Gilway, who defended both deals as creative ways to reduce the company’s exposure and risk of potential assessments in the event of extremely severe storms, said Wednesday that he is sometimes asked if letting companies select customers is “cherry-picking.”
“My answer to that is absolutely —- the companies should be cherry-picking,” Gilway said.
Weston, certified as an admitted Florida carrier in late December, agreed in February to take up to 31,000 customers in what Citizens officials called a historic deal — the first “depopulation” of wind-only coastal customers in Citizens’ history. A Riviera Beach condo, for example, says it has a June 16 deadline to go with Weston or remain with Citizens.
Weston gets an A rating from Demotech and a B (Fair) rating from AM Best.
Prior to forming Weston, president Michael Lyons worked for reinsurance companies including as assistant vice president for U.S. underwriting for RenaissanceRe Ltd., according to his company biography.
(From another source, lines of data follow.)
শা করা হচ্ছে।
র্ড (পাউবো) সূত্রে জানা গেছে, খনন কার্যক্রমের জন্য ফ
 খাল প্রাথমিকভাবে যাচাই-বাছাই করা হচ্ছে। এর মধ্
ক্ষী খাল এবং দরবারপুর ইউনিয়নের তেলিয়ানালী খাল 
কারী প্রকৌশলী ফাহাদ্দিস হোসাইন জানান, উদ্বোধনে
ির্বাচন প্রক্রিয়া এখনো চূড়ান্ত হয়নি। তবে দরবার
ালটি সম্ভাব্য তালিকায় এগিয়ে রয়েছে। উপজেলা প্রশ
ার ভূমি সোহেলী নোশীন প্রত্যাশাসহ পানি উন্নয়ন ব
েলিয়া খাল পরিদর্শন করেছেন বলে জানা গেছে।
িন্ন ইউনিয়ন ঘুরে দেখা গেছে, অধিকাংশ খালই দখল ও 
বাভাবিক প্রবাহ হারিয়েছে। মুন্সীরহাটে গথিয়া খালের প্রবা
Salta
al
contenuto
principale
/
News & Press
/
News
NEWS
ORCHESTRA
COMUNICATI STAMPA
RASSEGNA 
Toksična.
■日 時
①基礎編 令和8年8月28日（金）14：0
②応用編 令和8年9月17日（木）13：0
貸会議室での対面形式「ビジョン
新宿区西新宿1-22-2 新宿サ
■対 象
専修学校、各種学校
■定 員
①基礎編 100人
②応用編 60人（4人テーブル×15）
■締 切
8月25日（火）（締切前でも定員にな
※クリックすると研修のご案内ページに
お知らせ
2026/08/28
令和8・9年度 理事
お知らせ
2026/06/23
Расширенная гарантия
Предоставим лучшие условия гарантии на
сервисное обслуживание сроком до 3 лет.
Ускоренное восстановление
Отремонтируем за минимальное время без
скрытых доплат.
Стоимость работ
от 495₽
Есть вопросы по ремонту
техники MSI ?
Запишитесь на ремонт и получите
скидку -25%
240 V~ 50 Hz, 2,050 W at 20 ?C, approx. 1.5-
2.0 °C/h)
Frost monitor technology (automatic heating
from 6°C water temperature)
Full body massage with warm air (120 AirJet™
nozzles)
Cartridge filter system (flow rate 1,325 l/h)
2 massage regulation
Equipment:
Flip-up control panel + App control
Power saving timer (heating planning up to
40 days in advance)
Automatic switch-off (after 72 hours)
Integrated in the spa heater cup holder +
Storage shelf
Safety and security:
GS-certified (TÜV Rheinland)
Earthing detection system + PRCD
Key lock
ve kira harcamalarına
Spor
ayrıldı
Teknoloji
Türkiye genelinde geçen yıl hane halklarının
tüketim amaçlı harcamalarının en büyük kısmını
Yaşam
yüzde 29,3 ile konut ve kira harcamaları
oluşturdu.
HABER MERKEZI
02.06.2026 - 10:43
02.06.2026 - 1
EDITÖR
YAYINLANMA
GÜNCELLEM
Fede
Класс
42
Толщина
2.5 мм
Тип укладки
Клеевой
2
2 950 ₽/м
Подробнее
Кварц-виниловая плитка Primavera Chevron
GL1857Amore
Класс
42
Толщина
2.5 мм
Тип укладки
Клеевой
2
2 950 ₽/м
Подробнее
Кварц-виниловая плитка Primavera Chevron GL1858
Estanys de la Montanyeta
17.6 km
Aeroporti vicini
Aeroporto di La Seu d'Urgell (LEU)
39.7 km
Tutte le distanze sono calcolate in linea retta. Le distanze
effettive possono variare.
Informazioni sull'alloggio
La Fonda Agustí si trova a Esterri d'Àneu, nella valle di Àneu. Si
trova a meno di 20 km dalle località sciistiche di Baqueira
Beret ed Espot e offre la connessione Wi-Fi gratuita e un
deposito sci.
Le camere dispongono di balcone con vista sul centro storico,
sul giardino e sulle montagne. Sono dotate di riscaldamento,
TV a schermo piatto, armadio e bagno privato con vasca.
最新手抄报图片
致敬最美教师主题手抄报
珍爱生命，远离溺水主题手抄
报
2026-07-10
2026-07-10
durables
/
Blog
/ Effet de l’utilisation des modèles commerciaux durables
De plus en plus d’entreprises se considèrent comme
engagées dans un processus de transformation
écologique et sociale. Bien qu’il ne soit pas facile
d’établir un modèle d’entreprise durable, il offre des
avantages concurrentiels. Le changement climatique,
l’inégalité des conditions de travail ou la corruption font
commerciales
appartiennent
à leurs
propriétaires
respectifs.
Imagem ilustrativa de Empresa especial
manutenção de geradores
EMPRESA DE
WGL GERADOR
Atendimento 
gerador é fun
RenassianceRe was one of the sponsors of an industry conference in November where Scott got a standing ovation for warning about the dangers of a bloated Citizens and supporting moves to drive more business to private insurers.
Two other Weston executives — chief claims officer and general counsel Bryan McCully and chief underwriting officer Ian Davey — held similar titles for insurer QBE or the affiliated Praetorian Financial Group, according to their company bios. Without admitting wrongdoing, QBE and Wells Fargo Bank this month reached a $19 million agreement with 24,000 Florida homeowners to settle claims by plaintiff attorneys they overcharged customers with kickback-laden premiums over many years.
McCully said he and Davey left Praetorian/QBE in 2007 and 2008 respectively and Lyons left Renaissance in 2011, saying they had no involvement with subsequent events.
As for the deal with Citizens, MCully noted Weston would likely get less than $63 million because it won’t get payments for Citizens customers who choose to stay, and Weston would be responsible for paying 2013 claims for those policies it does take.
“Weston assumed the risk for claims on these policies, and therefore Weston assumed the unearned premium associated with these policies,” McCully said.
Less than $100,000 of Weston’s spending with Foley & Lardner LLC went to lobbying, as in dealing with regulators or talking with legislators about ways to downsize Citizens, estimated Austin Neal, an attorney with Foley in Tallahassee.
Palm Beach Post Staff Researcher Niels Heimeriks contributed to this story.
Charles Elmore has been reporting for more than a year on questionable plans to spend ratepayer or taxpayer money on plans to shrink state-run insurer Citizens. Four days after a Post investigative report last year, Citizens said it was dropping a plan to spend up to $350 million.